Despair has a way of radicalizing you. Suddenly, thoughts you would have never had or thought to be abnormal and unhealthy become common and familiar. Behaviors you would have never dreamed of doing are now habits, and you find yourself in a dark, comfortable routine. That’s the scariest thing about despair: it is comforting. There is a sick kind of peace that can be found when you embrace that there is no hope. You no longer have a need to feel discouraged or disappointed because this is just the way the world is. And it is this worldview, this nihilism, that can lead men and women to do truly abominable things.

In the film, Toller rapidly declines into such bleak nihilism that it eventually leads him to acts of complete destruction, and destruction is the end of despair.

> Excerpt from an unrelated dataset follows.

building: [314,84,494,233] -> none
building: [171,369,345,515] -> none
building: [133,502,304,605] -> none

It is never satisfied until everything it has touched is broken down into rubble. It is insatiable and only satisfied when it has consumed the whole person.

There’s a reason it’s called the pit of despair. It is hard to climb out of this trap once you’ve fallen in, and yet, First Reformed does not leave Toller in the pit. It’s message, while vague, is ultimately hopeful.

The Answer

I don’t want to spoil most of the movie because it is worth your time to watch it, especially if you are a person of faith, but I do want to end by commenting that I appreciated a film about faith that was honest about doubt and despair. Faith and doubt, hope and despair, they are polar opposites that tend to trend together. As Toller even states in the film, you can’t have one without the other. As Christians, there is a temptation to try to ignore to despair. Christ followers should always be optimistic and hopeful. But if I’m allowed to be honest, it is hard to feel hopeful these days. We are in a worldwide pandemic, racial tension is the highest it’s been in my lifetime, and my country is more divided than ever. I look at my daughter and often worry about the world she is going to grow up in and have to be a part of. It is hard to find hope. Yet, like Toller, I know hope is there, even if it is hard to see some times, because I know the answer to the question. God will forgive us, and I know this because that forgiveness is seen in the person of Christ, His life, His death, and His resurrection; and that makes all the difference.

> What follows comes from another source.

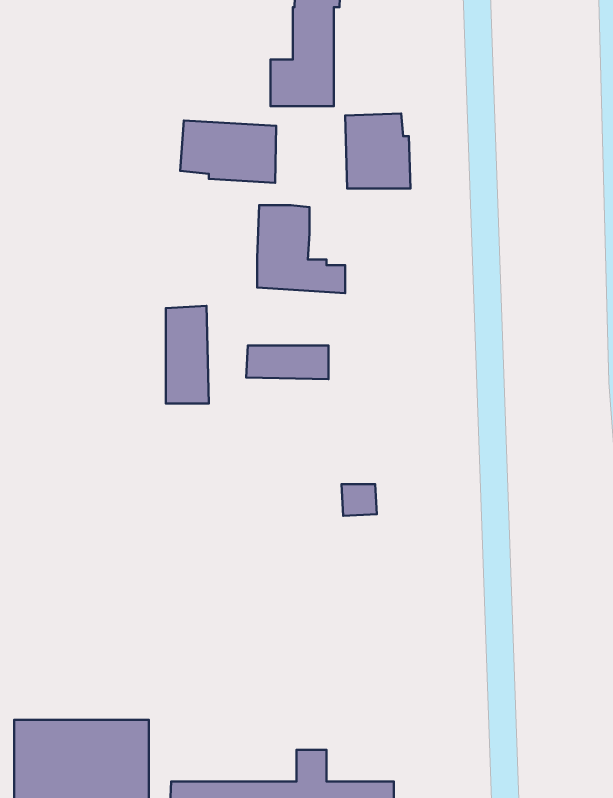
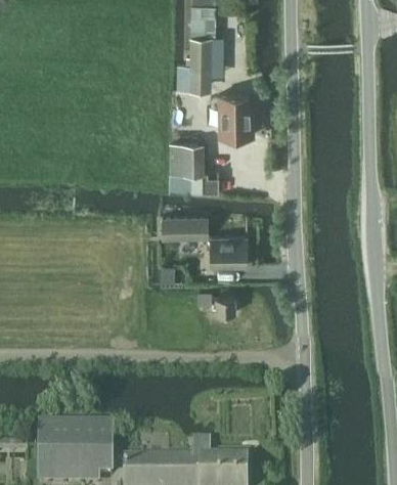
building: [180,121,276,183] -> none
building: [166,306,209,404] -> none
building: none -> [211,235,247,265]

It is hard to be hopeful right now. To many people, it would seem foolish to have any hope. In fact, without Christ I would think it would be foolish to have hope as well. There is a lot of bad things going on; it would seem inconsiderate to be chipper and optimistic. However, Christians are not called to deny the problems of the world. In fact, we are called to address them, to identify them, and to repent from them. However, Christians know that this is not the end. One day, all things will be made new. Christians have hope not because we are called to be blindly optimistic and not because good vibes make us feel better. There is a reason for our hope. We have hope because the grave is empty. Death has been defeated and one day we will live victoriously. Because of that victory, we can look into the pit of despair and not be consumed because Christ has pulled us out of it.

Will God forgive us for what we have done? Yes, in fact He already has.